**TEXT PROVIDED:**

Word problems

I hope you have a diagram of your own. Your diagram should have 4 right triangles being cut off from each of the corners of the square.

 

Call each of the legs of these right triangles x. Using the Pythagorean theorem, the hypoetnuse is sqt 2x^2.

This hypotenuse must be the same as all the sides of the regular octagon.. The sides of the octagon that lie on the side of the square can be represented as 2 - 2x...look at the diagram.

 

So 2 - 2x = sqrt 2x^2 will result in a regular octagon. Square both sides to get

4 - 8x + 4x^2 = 2x^2    It's a quadratic equation, so bring all the terms to one side.

2x^2 - 8x + 4 = 0    Use the quadratic formula to get

 

x = (8 +- sqrt(64-4*2*4) ) / 4

x = (8+- sqrt32) / 4

x = 2 +- sqrt 2   or

 

2 + sqrt2 or 2- sqrt 2

 

2 + sqrt2 is bigger than the original side of the square and is therfore rejected.

2 - sqrt2 is what must be cut off.

 

So the side of the octagon is 2 - 2(2 - sqrt 2) = -2 + 2sqrt 2 which is approximately .8284 for each side of the octagon.

 

let's check by using the Pythagorean theorem on the little triangles to see if the hypotenuses are the same number. I'll use the fact that 

2 - sqrt 2 is approximately .586.

 

.586^2 + .586^2 = hyp^2

.686792    =    hyp^2

.8287      =    hyp

 

That's pretty darn close to the answer using the first method. So I'm convinced that the side of the regular octagon is

 

EXACTLY    -2 + 2sqrt 2     OR

APPROXIMATELY .8284.

 

Hope you understood this.

**DATA FOR ANALYSIS:**
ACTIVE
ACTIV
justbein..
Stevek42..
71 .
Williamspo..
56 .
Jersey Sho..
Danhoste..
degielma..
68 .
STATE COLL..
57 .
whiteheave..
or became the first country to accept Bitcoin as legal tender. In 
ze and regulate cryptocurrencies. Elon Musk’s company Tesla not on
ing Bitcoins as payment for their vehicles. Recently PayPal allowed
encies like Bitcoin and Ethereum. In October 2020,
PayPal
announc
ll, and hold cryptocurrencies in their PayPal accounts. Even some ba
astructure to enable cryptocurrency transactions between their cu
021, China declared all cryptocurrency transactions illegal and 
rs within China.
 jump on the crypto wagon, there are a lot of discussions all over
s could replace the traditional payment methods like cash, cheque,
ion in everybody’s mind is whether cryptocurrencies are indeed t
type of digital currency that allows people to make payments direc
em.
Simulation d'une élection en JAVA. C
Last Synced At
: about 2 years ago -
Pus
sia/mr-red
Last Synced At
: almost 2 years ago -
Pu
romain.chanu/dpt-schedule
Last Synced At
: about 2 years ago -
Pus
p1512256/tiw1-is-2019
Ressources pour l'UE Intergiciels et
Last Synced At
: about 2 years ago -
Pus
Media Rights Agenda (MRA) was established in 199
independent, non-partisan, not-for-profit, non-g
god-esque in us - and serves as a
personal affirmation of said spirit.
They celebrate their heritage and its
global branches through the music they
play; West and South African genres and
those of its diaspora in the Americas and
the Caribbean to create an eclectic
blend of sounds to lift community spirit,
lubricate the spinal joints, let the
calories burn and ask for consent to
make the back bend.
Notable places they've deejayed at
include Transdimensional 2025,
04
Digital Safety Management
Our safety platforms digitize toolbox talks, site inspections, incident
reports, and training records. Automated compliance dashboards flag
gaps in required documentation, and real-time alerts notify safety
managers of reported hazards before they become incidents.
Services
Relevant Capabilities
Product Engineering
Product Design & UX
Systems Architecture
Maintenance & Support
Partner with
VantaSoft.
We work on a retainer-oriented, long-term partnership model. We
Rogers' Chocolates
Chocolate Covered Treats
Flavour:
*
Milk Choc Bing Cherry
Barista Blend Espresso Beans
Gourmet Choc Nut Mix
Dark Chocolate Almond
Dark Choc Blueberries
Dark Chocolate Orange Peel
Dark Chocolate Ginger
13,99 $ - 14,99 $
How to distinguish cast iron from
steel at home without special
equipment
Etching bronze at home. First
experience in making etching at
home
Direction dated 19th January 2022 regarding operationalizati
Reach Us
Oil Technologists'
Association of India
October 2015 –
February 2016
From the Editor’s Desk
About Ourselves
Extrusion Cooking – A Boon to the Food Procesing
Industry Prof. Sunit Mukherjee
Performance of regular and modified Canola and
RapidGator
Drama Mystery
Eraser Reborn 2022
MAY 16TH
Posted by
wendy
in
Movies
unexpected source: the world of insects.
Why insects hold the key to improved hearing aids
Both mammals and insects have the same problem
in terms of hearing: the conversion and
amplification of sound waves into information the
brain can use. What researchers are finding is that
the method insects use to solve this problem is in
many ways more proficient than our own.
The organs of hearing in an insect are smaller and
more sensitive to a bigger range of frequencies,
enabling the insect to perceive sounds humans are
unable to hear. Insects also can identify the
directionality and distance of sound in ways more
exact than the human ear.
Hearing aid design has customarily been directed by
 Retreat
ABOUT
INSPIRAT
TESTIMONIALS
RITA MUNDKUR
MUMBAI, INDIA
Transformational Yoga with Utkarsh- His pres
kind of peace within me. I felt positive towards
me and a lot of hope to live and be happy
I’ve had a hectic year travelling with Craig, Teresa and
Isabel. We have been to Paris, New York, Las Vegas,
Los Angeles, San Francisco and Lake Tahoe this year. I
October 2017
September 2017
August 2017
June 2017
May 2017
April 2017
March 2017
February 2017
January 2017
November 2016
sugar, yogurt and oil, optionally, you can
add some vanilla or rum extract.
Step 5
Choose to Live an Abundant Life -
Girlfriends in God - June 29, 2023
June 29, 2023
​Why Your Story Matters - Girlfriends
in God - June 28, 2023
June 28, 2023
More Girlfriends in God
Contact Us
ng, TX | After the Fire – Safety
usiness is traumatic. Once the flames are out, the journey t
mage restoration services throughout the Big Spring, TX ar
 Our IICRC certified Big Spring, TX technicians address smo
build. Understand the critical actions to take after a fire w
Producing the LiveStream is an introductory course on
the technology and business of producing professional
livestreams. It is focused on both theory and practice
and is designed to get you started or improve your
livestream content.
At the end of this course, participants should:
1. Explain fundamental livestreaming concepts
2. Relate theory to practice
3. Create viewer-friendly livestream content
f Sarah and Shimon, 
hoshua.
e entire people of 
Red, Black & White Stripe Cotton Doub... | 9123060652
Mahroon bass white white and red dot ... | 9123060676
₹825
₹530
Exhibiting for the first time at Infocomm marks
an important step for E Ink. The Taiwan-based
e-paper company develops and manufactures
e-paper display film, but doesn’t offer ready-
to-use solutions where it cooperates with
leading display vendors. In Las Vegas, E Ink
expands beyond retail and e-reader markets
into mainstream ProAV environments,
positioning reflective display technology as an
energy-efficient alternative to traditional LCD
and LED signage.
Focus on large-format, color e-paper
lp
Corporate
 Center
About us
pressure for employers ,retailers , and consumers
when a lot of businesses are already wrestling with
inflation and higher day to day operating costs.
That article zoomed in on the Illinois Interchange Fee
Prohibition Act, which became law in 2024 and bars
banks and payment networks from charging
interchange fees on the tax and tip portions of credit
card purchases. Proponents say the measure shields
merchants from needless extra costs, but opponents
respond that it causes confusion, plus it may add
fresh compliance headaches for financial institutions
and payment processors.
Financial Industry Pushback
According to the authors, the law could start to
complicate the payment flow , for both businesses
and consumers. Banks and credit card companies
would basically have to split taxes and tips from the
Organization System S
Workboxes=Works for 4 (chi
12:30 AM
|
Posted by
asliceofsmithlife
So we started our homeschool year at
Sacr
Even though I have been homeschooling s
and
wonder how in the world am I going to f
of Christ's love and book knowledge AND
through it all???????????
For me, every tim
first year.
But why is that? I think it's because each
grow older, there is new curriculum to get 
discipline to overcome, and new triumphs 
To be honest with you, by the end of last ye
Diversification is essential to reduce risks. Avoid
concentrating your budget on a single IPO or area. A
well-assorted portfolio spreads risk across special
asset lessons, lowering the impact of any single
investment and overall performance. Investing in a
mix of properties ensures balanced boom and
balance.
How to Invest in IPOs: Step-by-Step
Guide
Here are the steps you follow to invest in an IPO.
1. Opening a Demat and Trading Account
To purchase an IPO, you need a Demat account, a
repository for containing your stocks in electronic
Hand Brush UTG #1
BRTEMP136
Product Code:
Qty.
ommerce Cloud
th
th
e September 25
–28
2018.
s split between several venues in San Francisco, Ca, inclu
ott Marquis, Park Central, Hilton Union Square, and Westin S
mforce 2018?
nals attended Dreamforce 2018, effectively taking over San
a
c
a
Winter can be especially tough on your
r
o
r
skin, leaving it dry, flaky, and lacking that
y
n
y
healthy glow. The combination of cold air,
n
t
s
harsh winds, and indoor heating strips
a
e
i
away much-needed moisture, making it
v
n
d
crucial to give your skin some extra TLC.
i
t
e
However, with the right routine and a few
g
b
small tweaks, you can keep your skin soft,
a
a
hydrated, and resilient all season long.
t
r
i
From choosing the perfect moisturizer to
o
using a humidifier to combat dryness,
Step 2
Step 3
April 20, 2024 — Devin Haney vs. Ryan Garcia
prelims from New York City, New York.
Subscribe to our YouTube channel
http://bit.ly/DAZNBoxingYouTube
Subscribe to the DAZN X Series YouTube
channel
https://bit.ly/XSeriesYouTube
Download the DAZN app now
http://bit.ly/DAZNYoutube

**WHAT THE TASK ASKS:** Copy the octagon word problem above from "x = (8 +- sqrt(64-4*2*4)" to "is therfore rejected.", putting "discarded" in place of "rejected".

**YOUR RESPONSE:**
x = (8 +- sqrt(64-4*2*4) ) / 4

x = (8+- sqrt32) / 4

x = 2 +- sqrt 2   or

 

2 + sqrt2 or 2- sqrt 2

 

2 + sqrt2 is bigger than the original side of the square and is therfore discarded.